Transferring Cassette Tapes - Hiss and Wow

Hello. I’ve searched the forum and cannot find a discussion regarding the problem I’m having. I am in the process of digitizing my old cassette tapes. I’m using Audacity 2.0.6 and my Windows version is 7. The cassettes are mostly of radio broadcasts of concerts. I am transferring by running a cable from my receiver/amplifier (Vector Research) headphone jack to my PCs’ mic-in jack. Before I even start the playback on my cassette deck there is a lot, (between -24 & -12 dB), of hiss (not caused by the tape) and wow (an audible hum), so I’m thinking this noise is somehow related to the cables I’m using? Or is it something to do with the mic jack on my PC?

I don’t hear this noise when I record my voice live, (or use Skype), using a mic/headset.

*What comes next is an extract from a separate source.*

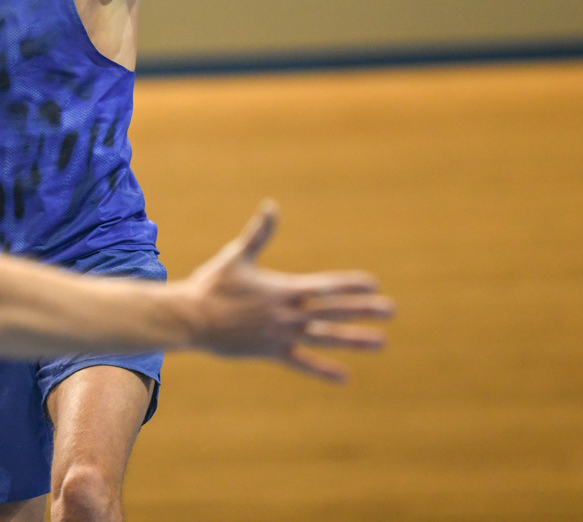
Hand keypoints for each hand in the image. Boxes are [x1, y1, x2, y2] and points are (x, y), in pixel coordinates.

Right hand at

The cable connecting the receiver to the PC consists of a headphone cable with a large male jack plugged into the headphone jack on the receiver, a converter that converts the female jack from ~1/4 inch size down to the more common size of today’s cell phone jacks (~1/8"), and then a male to male cable from the converter to the mic in jack on the PC.

If I eliminate the male to male cable and plug in a set of ear buds into the converter jack, the audio sound is “perfect”, (no hiss or wow). The male to male cable is ~3 feet.

I can eliminate most of this noise by using the Noise Removal feature of Audacity, but a better solution would be to eliminate the “ambient” noise I’m receiving before the recoding of the cassette even begins. Does anyone have any suggestions or thoughts on what might be causing this noise?

Thanks in advance.

Or is it something to do with the mic jack on my PC?

Yes… Too much gain. The noise is getting amplified. A microphone signal is a few millivolts. A line-level or headphone signal is around 1V.

You need a line-input. If your computer doesn’t have line inputs (desktop & tower computers do, most laptops don’t) you’ll need a USB audio interface with line inputs. [u]This page[/u] has a couple of recommendations. (You may need different adapter cables.)

and wow (an audible hum)

FYI - Wow is not hum… [u]Wow[/u] is low-frequency speed/pitch variation. Flutter is higher-frequency speed/pitch variations. All turntables & tape recorders/players exhibit some wow & flutter, but in a properly functioning machine it’s not audible.

These articles from the Audacity Wiki may be of use to you:
http://wiki.audacityteam.org/wiki/Recording_from_Cassette
and
http://wiki.audacityteam.org/wiki/Cassette_Deck_Magnetization

And this workflow tutorial from the Audacity Manual:
http://manual.audacityteam.org/man/sample_workflow_for_tape_digitization.html

WC

The Line in was the solution, I knew it was something fundamental that I was just missing! I WISH I had asked this about a month ago, I have a lot of re-transferring to do LOL :laughing: Thank you DVDdoug and waxcylinder!